“Apple Watch owners are being emailed and invited to sign up for the Apple Heart Study, which it announced in partnership with Stanford Medicine in November 2017.,” Roger Fingas reports for AppleInsider.
“The company is sending out email invitations recruiting new members, a change from the relatively passive approach the company has used so far,” Fingas reports. “Participants must download the Apple Heart Study iPhone app to sign up, which will also install a watchOS companion.”
“Once a person is accepted into the study, the app monitors heart rate and rhythm. Should an irregular rhythm be detected, the app will trigger a notification, and arrange a free video chat with medical professionals,” Fingas reports “Study participants must be U.S. residents aged 22 or older, and wearing an Apple Watch Series 1, 2, or 3 with watchOS 4.x or later. The original 2015 Watch — the “Series 0″ — is incompatible.”
More info and links in the full article here.
MacDailyNews Take: Via our Apple Watches, we’re contributing our data to the Apple Heart Study!

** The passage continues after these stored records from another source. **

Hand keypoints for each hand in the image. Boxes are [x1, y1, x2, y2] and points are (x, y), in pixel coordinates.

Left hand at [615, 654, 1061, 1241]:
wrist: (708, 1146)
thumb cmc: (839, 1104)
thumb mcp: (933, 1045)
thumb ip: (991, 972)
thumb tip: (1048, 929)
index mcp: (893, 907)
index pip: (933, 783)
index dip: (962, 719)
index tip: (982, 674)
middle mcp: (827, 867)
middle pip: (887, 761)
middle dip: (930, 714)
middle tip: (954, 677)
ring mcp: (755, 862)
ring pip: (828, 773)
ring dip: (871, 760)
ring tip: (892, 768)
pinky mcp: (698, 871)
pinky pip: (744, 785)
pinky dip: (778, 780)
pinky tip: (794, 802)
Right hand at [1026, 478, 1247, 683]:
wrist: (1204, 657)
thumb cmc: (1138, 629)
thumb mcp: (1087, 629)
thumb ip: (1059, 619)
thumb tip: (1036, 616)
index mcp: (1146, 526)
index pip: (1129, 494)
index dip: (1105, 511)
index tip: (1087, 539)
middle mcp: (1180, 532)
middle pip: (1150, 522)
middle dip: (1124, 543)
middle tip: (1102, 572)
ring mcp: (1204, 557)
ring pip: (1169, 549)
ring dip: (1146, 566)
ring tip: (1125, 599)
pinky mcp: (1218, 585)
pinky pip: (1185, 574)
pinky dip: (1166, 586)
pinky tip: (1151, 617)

Note: In case you can’t find it in your Apple Watch app, the app to install on your Apple Watch is called “Heart Study,” even though the iPhone app says to install “Apple Heart Study.” Another inconsistency to clean up, Apple.

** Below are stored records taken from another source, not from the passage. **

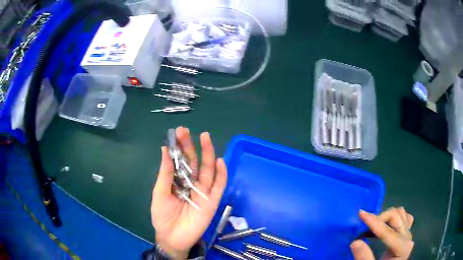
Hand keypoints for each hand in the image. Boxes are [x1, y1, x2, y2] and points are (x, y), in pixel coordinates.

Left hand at [151, 127, 227, 259]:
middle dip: (191, 146)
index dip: (180, 146)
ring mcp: (203, 192)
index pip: (181, 160)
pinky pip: (219, 186)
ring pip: (208, 170)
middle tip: (187, 131)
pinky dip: (221, 174)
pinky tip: (219, 161)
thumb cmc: (162, 216)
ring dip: (208, 154)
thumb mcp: (160, 193)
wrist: (172, 237)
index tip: (179, 132)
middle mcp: (191, 183)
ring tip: (206, 138)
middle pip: (194, 162)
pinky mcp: (212, 201)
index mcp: (178, 181)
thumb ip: (165, 173)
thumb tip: (165, 149)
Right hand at [350, 207, 413, 259]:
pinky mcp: (406, 233)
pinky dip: (395, 217)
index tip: (360, 214)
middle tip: (364, 226)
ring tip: (373, 227)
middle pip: (396, 216)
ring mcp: (408, 234)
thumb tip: (355, 242)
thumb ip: (364, 257)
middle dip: (379, 218)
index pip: (387, 231)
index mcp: (402, 248)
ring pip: (400, 213)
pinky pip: (404, 217)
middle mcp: (407, 237)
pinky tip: (386, 225)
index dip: (374, 222)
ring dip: (386, 216)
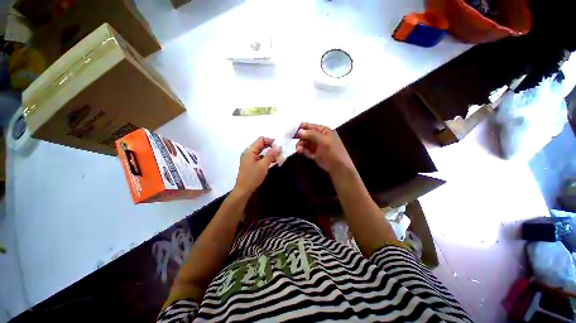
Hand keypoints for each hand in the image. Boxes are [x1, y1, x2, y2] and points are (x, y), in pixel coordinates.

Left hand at [234, 137, 279, 195]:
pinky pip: (260, 158)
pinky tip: (273, 162)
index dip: (270, 141)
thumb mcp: (263, 165)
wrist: (243, 190)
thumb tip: (278, 147)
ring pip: (261, 152)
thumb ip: (271, 155)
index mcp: (250, 151)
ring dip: (270, 153)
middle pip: (261, 145)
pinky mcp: (251, 164)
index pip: (261, 139)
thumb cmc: (253, 177)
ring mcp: (249, 159)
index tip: (279, 147)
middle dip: (271, 147)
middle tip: (280, 152)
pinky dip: (266, 158)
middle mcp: (249, 152)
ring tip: (278, 158)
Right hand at [294, 123, 354, 173]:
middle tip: (292, 139)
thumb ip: (311, 135)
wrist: (338, 167)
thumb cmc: (333, 151)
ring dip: (300, 144)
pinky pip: (306, 150)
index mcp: (323, 130)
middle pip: (306, 134)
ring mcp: (316, 146)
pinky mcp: (314, 154)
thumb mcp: (323, 141)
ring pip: (305, 143)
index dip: (301, 127)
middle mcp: (319, 137)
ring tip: (298, 149)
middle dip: (299, 137)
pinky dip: (302, 150)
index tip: (292, 131)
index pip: (310, 126)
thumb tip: (299, 131)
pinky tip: (299, 151)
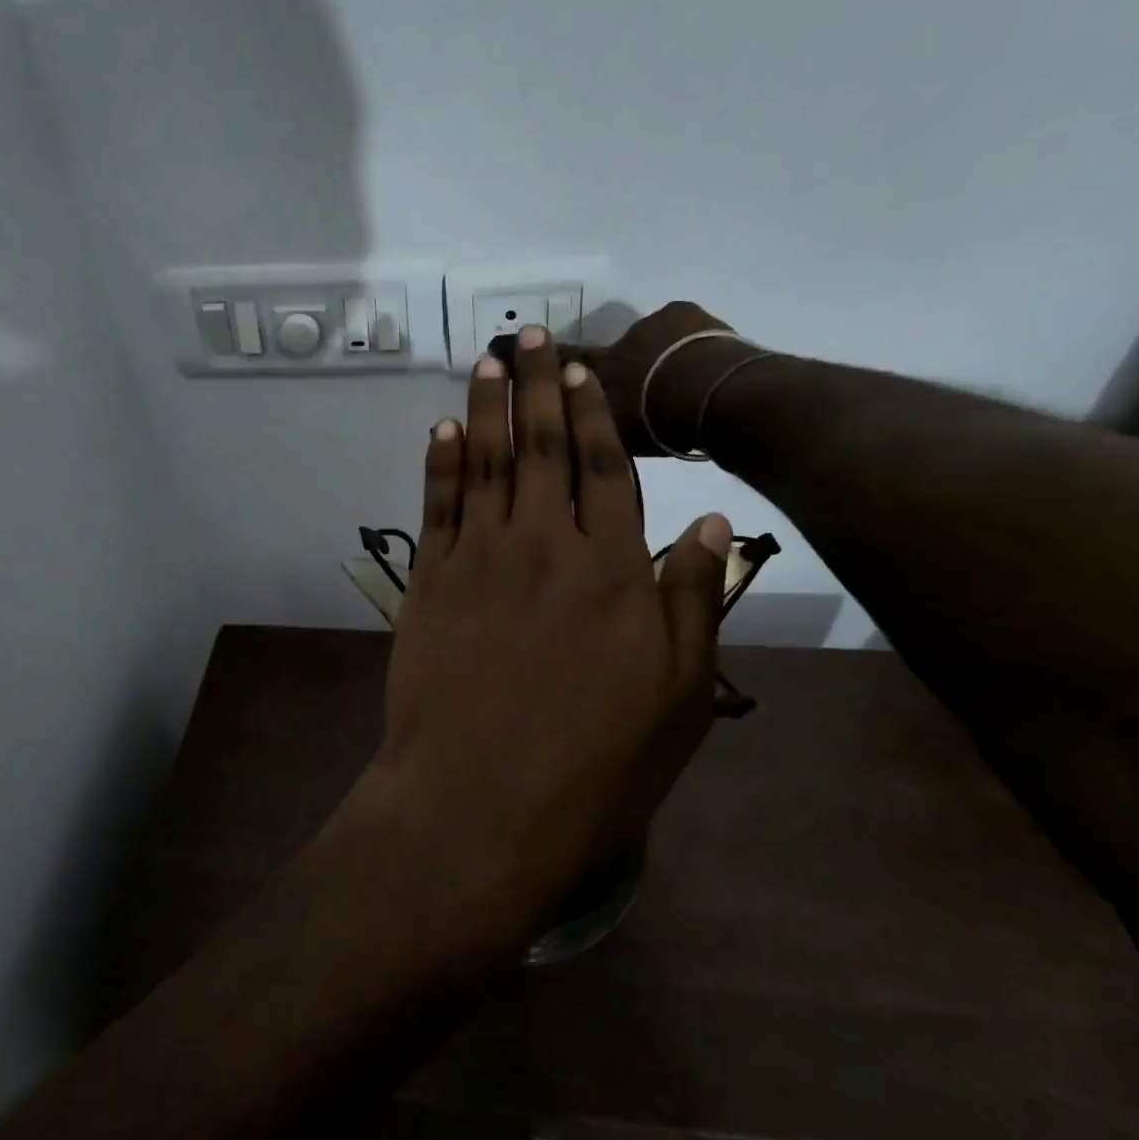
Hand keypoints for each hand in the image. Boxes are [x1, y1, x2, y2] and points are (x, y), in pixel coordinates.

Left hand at [336, 325, 732, 961]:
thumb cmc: (595, 765)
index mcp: (611, 570)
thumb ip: (691, 601)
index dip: (592, 413)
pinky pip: (437, 506)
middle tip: (528, 334)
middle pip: (542, 447)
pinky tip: (444, 428)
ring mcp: (479, 559)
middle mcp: (544, 546)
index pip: (604, 468)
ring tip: (489, 360)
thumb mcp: (678, 696)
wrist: (481, 804)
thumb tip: (708, 522)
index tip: (581, 370)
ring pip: (487, 463)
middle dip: (537, 385)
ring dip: (488, 406)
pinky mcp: (430, 583)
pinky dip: (442, 462)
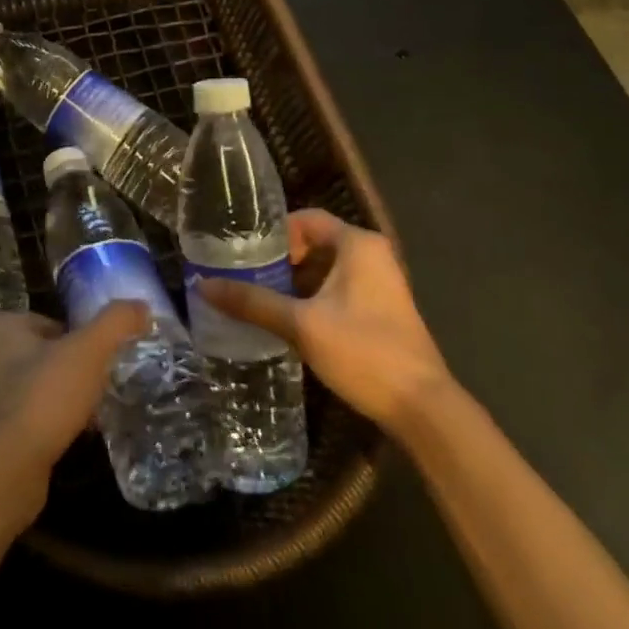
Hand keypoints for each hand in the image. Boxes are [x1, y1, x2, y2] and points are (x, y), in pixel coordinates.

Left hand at [0, 305, 146, 512]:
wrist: (5, 469)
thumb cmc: (43, 395)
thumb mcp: (89, 350)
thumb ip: (116, 322)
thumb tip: (141, 306)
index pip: (45, 324)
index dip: (74, 341)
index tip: (95, 362)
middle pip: (35, 357)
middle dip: (63, 372)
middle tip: (92, 391)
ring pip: (25, 391)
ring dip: (51, 402)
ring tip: (82, 420)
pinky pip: (16, 424)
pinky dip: (38, 430)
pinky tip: (61, 442)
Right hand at [198, 209, 448, 426]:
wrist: (424, 409)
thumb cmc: (364, 352)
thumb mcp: (302, 325)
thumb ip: (254, 303)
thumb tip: (204, 285)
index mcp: (358, 244)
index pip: (307, 219)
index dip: (275, 232)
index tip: (246, 252)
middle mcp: (373, 255)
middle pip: (316, 243)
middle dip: (282, 260)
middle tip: (247, 276)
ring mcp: (382, 283)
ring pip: (327, 269)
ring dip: (297, 282)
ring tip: (261, 298)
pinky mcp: (383, 310)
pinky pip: (340, 289)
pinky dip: (315, 297)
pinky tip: (291, 320)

And, BTW, this is the sort of half-assed shit that Steve Jobs would catch because he’d TRY the sequence before releasing the app and see that it says “Install Apple Heart Study via your iPhone’s Apple Watch app,” then go to the Apple Watch app, look under “Apple…” and not see it (because “Heart Study” starts with an “H”). Yes, this is “minor,” but it’s also the very essence between “it just works” and “it just doesn’t” without the user being forced to make an inference, hunting further down the alphabetical list for it under a different name than Apple said it would be. Some users will just give up and not install it at all which neatly negates Apple’s push to have people install it. One missing word makes all the difference between perfectly seamless and not as seamless as it should be to earn the Apple logo. Jobs would hand it back and say, “It says to install ‘Apple Heart Study,’ but it’s not there. It’s just called ‘Heart Study’ in the list. Fix it.” (He’d likely omit the helpful “It’s just called ‘Heart Study’ in the list” note and let them figure it out themselves.)
This is a perfect example of what we mean by post-Steve Jobs’ Apple and Tim Cook’s Apple. And there are a bunch of these little inconsistencies littered throughout the iOS, watchOS, tvOS, and macOS experiences now. Death by a thousand little niggles. This is the sort of inconsistency and unnecessary imperfection that would vex Jobs so. When it’s all thought out, tested thoroughly, and works for the user exactly as described, that’s where the magic lies. When it’s not, it’s Microsoftian.
If you’re going to put the Apple logo on it, ATTENTION TO DETAIL – EVERY DETAIL – IS REQUIRED!